Jak dodaje Krygowski ogień, który początkowo pojawił się pod dachem hali w której produkowane są wędliny szybko rozprzestrzenił się zarówno na samą halę jak i przebił dach. Nowotarscy strażacy musieli więc wezwać na pomoc swoich kolegów nawet z remiz oddalonych o 80 km.

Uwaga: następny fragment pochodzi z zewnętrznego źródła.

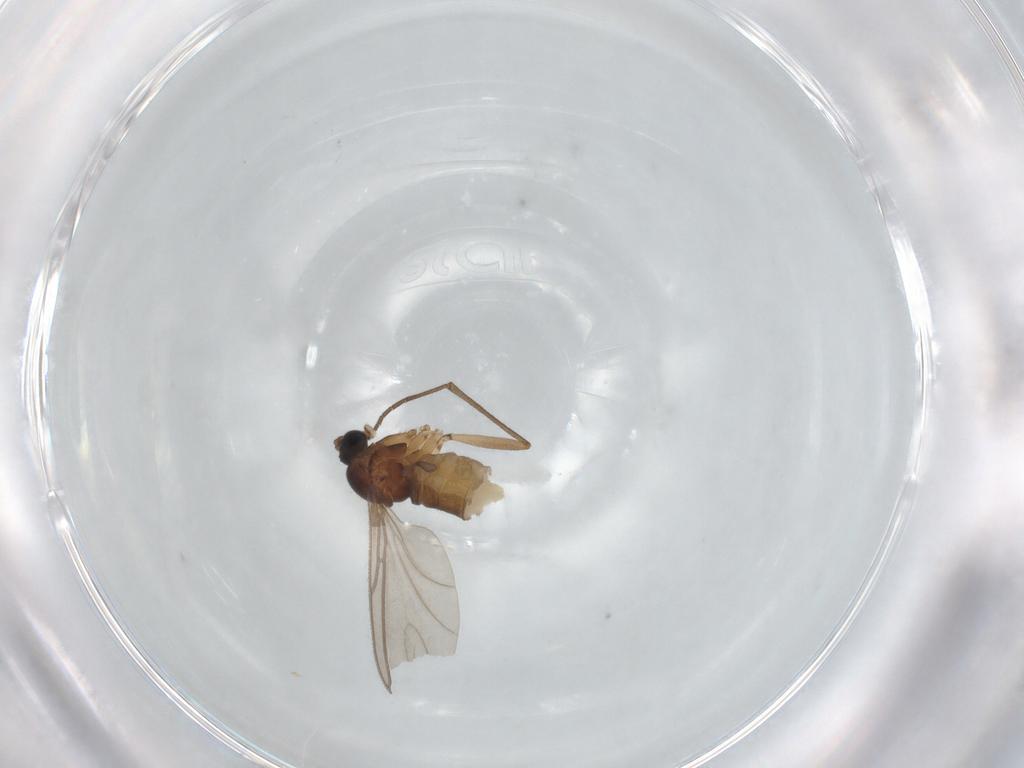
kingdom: Animalia
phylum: Arthropoda
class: Insecta
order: Diptera
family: Sciaridae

- Nie będzie przesady jeśli powiem, że pożar tego budynku gasiło pół Małopolski - mówi Krygowski. - W sumie w akcji brało udział 30 zastępów strażaków z remiz zawodowych w Nowym Targu, Rabce, Zakopanem, Suchej Beskidzkiej, Myślenicach, Krakowie a nawet Skawinie. Do tego pomagali nam też strażacy ochotnicy z Nowego Targu a także Szaflar i Cz.Dunajca - wylicza rzecznik i dodaje, ze większość gaszących pracowała w maskach tlenowych z powodu gryzącego dymu. Przez pierwsze 3 godziny akcji strażacy zamknęli też przebiegającą zaledwie 6 m za płotem płonącego budynku linię kolejowa Kraków - Zakopane.
Przyczyna nieznana!
Ostatecznie po godz. 15 (po 3 godzinach akcji) strażakom udało się zatrzymać rozprzestrzenianie ognia i zacząć jego dogaszanie.
O przyczynach - nawet domniemanych - pożaru nikt nie chciał jednak mówić. Te mają być znane za kilka dni gdy zakończy się policyjne śledztwo w tej sprawie.
To już kolejny pożar...
Strażacy już wczoraj mówili jednak zdecydowanie, że ich zdaniem w najbliższym czasie w spalonym zakładzie firmy PCD „Salami” nie będzie można przetwarzać mięsa na wędliny. Ich zdaniem obiekt jest zbyt zniszczony i podobna działalność będzie mogła tu wrócić dopiero po gruntownym remoncie.
Czy ten nastąpi, a także czy oprócz strat w budynku właściciele przedsiębiorstwa stracili też zmagazynowane w nim mięso i wędliny? Tego nie udało nam się wczoraj ustalić.
Przypomnijmy. To już kolejny duży pożar w tej części Nowego targu. W 2009 roku spłonął położony 500 m dalej supermarket E.Leclerc (dziś już odbudowany). Z kolei 3 lata temu ogień strawił opuszczony tartak sąsiadujący z zakładem „Salami”. Do dziś straszą tu zgliszcza.